AND SO deserved!!! ha ha ha!!
She called me the next day and was like, "What the fuck???", It took all my will power to not laugh too much...
I said, "Hey, at least I didn't let him use a permenant marker like he wanted."
Besides,
That's what she gets for inviting a man into the lions den and promptly passing out.
Oh so priceless. Especially if you could have seen her stumble out of THE LADY RIDING THE YELLOW CANARY’S house. CUTE BOYFRIEND, NEW FRIEND, and I couldn’t stop laughing. And I decided I would laugh at it for days. This isn’t as good as the CHOWDER incident but it’s damn close.
She called me the next day and said that all of her friends with boyfriends were Biatches. And that because they won’t hang out with her anymore her tolerance has gone. Which is why she got wasted and passed out.
It couldn't have been the 10 drinks she downed the moment we arrived at THE LADY RIDING THE YELLOW CANARY'S house......
Besides, I didn't let her eat anything til we got there.. (or so she is accusing me of) That could be another reason...
N E how, Do you think DUSTER went home that night?
My bet is that something beside a CANARY was ridden that night
Your just sick and twisted. Just because you would do something like that doesn’t mean that Canary and Duster would.
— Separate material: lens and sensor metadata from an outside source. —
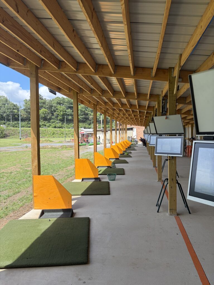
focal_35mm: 26
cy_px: 142
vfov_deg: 67.3
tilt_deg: -2.2
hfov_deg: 53.1
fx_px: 214
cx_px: 107
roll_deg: +0.8
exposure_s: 1/1451
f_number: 1.6
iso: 64
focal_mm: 5.96
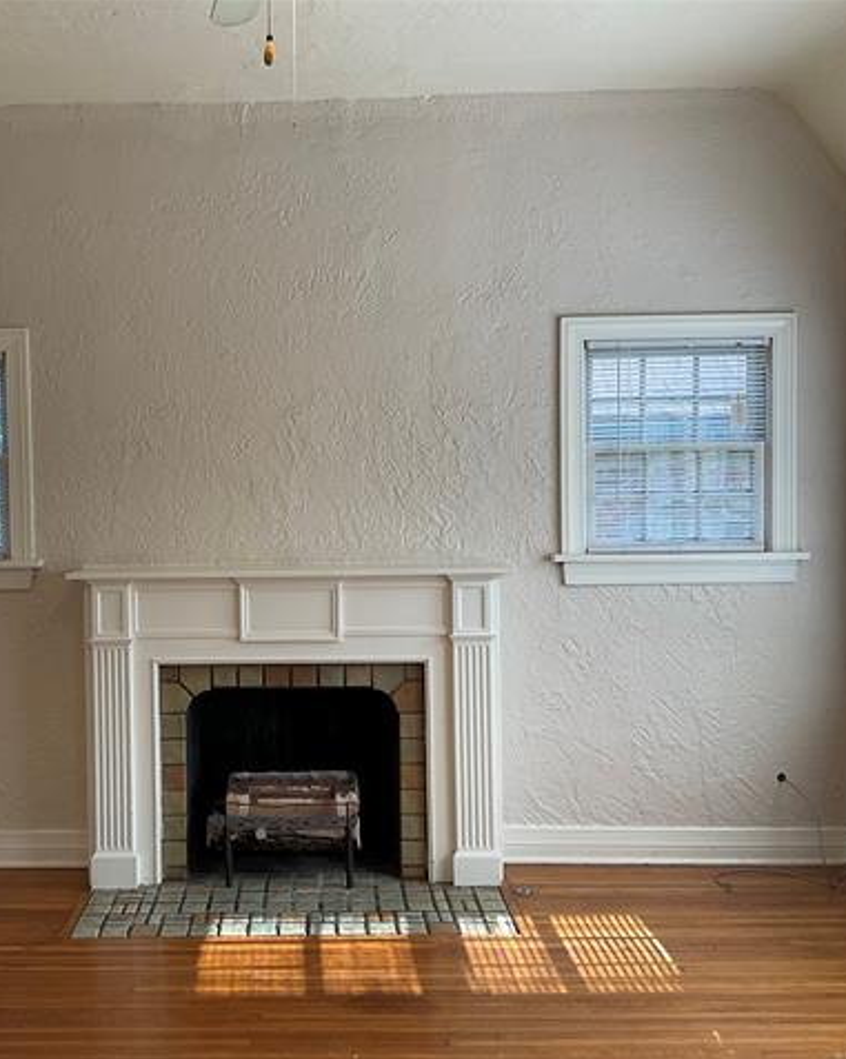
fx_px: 1190
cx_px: 275
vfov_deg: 48.0
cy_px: 531
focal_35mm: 38
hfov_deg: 38.6
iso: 25
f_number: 1.8
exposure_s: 1/120
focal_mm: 3
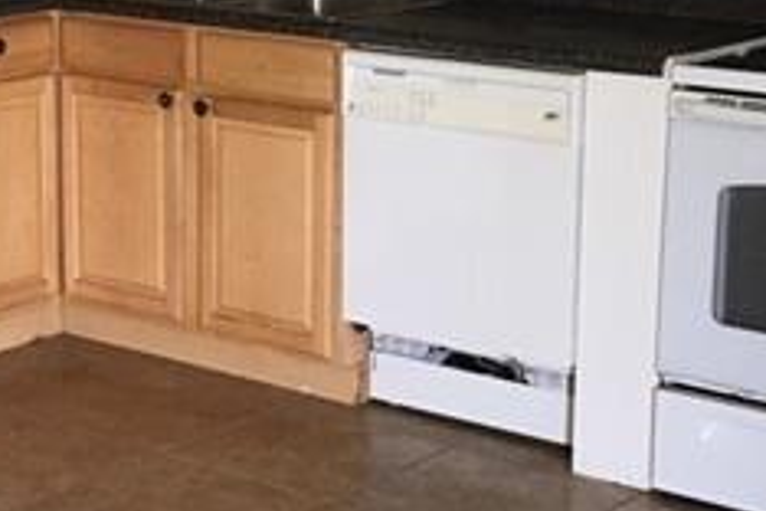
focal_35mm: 99
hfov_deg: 20.4
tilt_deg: -11.5
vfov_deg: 13.8
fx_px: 2106
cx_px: 167
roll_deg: -0.9
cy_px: 174
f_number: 2.2
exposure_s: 1/15
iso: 25
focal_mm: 4.15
Give me a fricken break!Being sick and twisted has nothing to tdo with it. If you spent the last 10 years in a shitty relationship with lame sex who would blame you if you jumped on the first hot stud that came your way? They have been flirting for a long time.
BEsides, don't act all appalled. You can't tell me the thought didn't cross your mind.
I'm just curious anyway.
CHOWDER HEAD told me she tried to call DUSTER all day Sunday and he wouldn't answer his phone....
Not that I blame him. I wouldn't have either
Oh ya. Blabbing to CHOWDER HEAD about being with CANARY would be a great idea.
Of course I am curious too. Why hasn’t anyone called CANARY to find out the dirt??